Holmes inserts a little more than his fair share of expository dialogue, though it’s forgivable because it is necessary in order to move the story along without getting too bogged down in the details from the source material. He also takes some liberties with characters, their back-stories and interactions (particularly with the female characters), but these liberties are only known to me because I recently read Grisham’s novel.
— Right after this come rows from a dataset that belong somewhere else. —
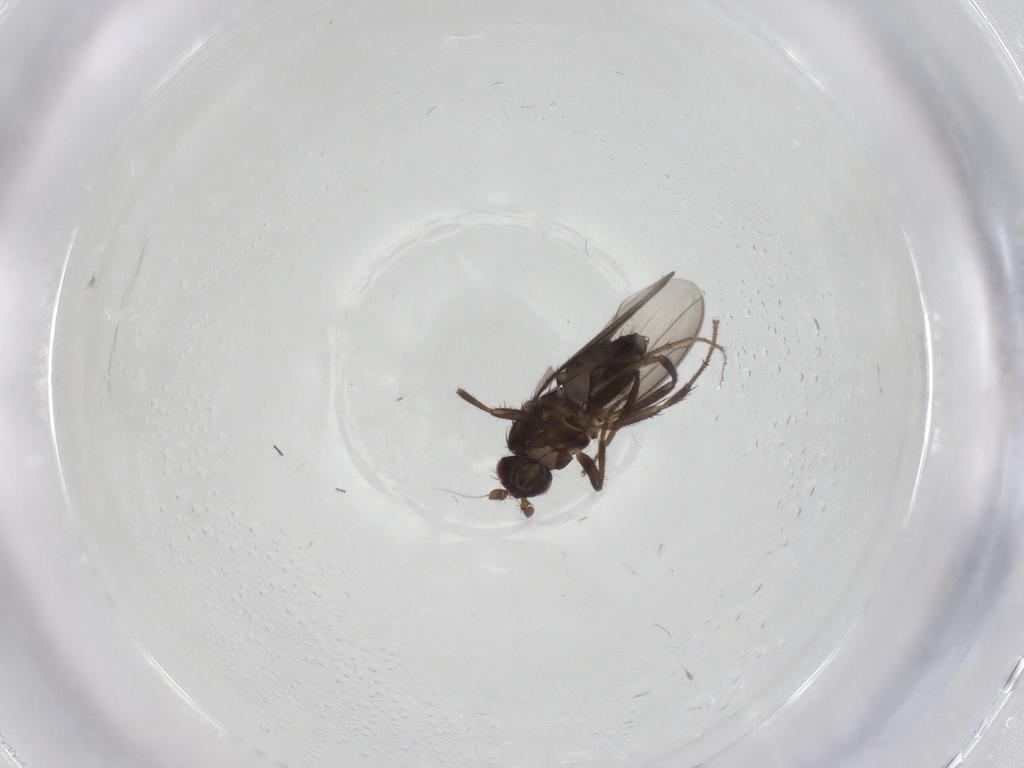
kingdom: Animalia
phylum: Arthropoda
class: Insecta
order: Diptera
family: Sphaeroceridae
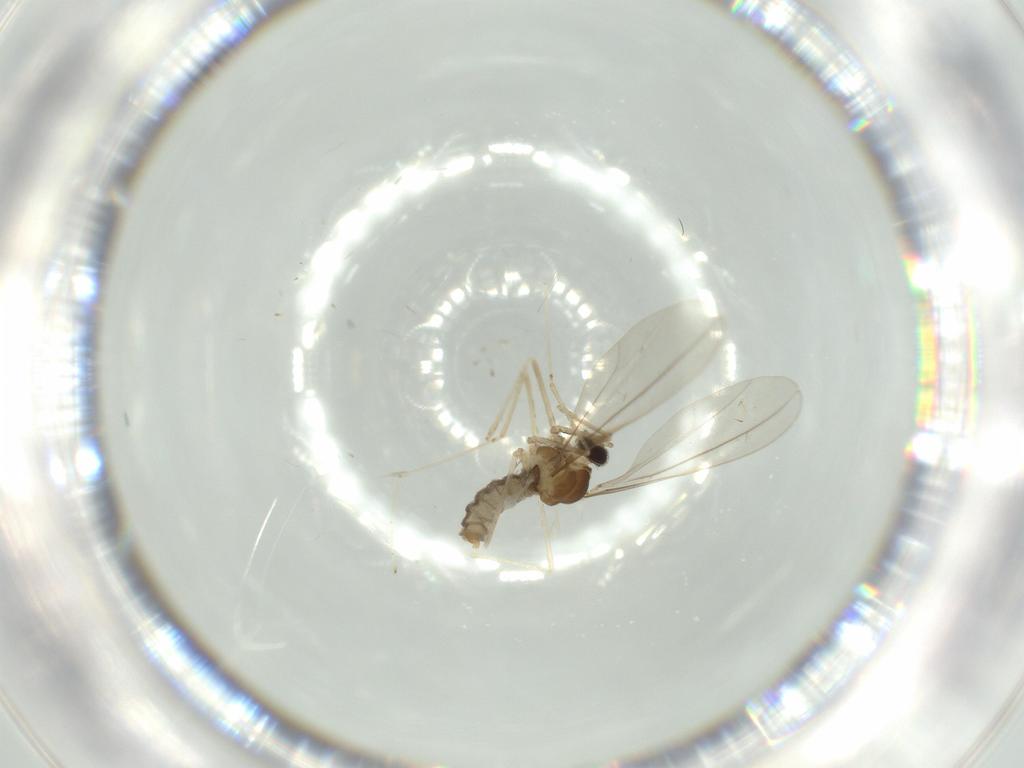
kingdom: Animalia
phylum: Arthropoda
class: Insecta
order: Diptera
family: Cecidomyiidae
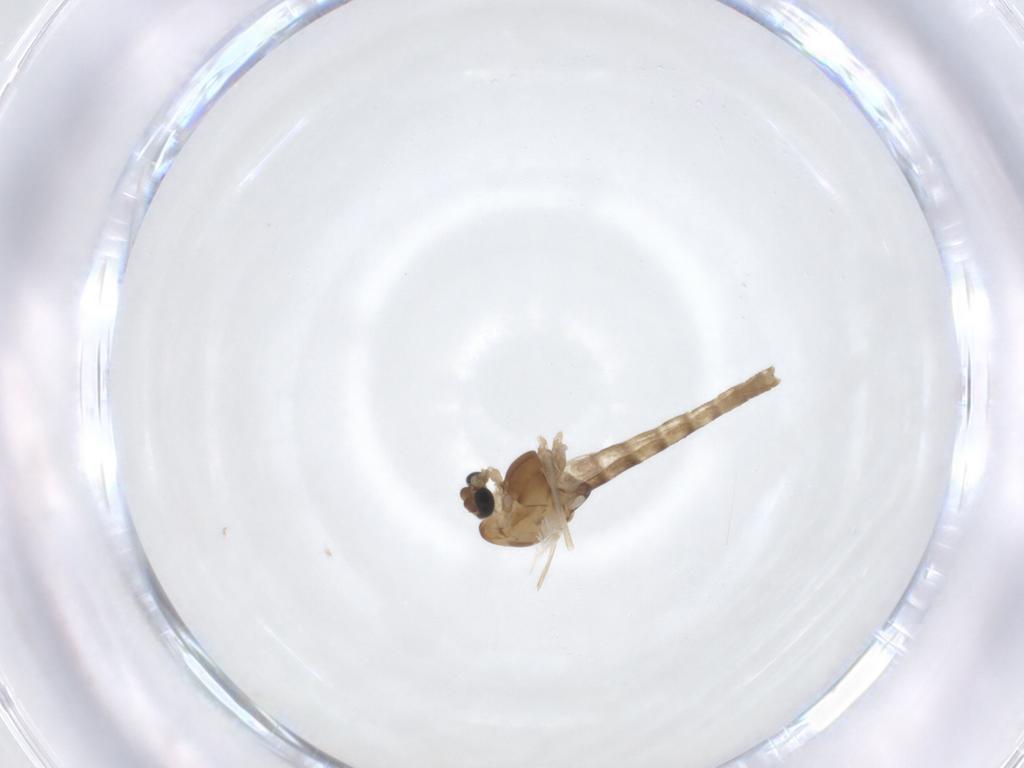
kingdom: Animalia
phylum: Arthropoda
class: Insecta
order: Diptera
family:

Those coming to the play cold won’t give it a second thought.

What I was thinking about throughout act one, however, was that this is being touted as a courtroom drama and very little of the action had taken place in court. (Certainly one of the inciting incidents did, but, as in the book, much of the action took place elsewhere.) But then act two began and we were in the courtroom.
Truly, we were in the courtroom. Directed by Ethan McSweeny, once the trial began, we saw all the players in profile, and the judge, lawyers and witnesses turned directly to us and the audience became the jury. I really like this choice. Much like in the beginning of Adam Rapp’s The Metal Children’s second act, the audience became a character in the show—an incredibly important one, at that—as we were forced to think about what is right and what is wrong, to think about justice.

And what is so provocative and, at times, unsettling, about this material (first the novel, then the film and now the stage play) is that both sides make convincing arguments. When the slick Patrick Page (Spider-Man:Turn Off the Dark) makes his appeal as the prosecuting attorney whose eyes are set on the governorship, Rufus Buckley, you understand his point: a crime has been committed and the defendant brazenly admitted he was the perpetrator. The law is the law.

Then Jake the hotshot, a terrific, charming Sebastian Arcelus (The Blue Flower, House of Cards), gets his turn and you think, of course we have to find Carl Lee not guilty. Arcelus has the audience completely enraptured while giving the closing arguments. Then Buckley gets back up and the ambivalence overtakes you.

(One of the play’s omissions is the justification for making a plead of insanity. In the book, Grisham goes to great lengths to explain that the jury needs a legal reason to return a not guilty verdict. They cannot rule the defendant not guilty simply because they agree with what he did. The law is the law, and without legal justification (like an insanity plea), the jury must find the defendant guilty. I only mention this as a glaring omission because without this explanation, the drama over the medical experts could seem overdone.)

The talented cast does nice work throughout (though former senator Fred Dalton Thompson, playing the judge, went up on more than a few of his lines). John Douglas Thompson gives a layered performance as Carl Lee. Tom Skerritt, making his Broadway debut, seems to be having a blast playing Jake’s jolly drunken mentor, Lucien Wilbanks. Also making her Broadway debut is Ashley Williams, portraying the spunky young law student, Ellen Roark.

It’s a shame this play, with its focused script, integrated direction and design and talented cast, couldn’t find an audience here and is closing too soon. Would I praise it profusely? No, but it’s good and definitely worth a viewing. (Though it’s set in the 1980s, modern audiences will no doubt recognize present-day parallels, particularly with regard to the law and race relations.) Perhaps, like the John Grisham novel upon which it’s based, it will find glory in a “second printing” somewhere down the line.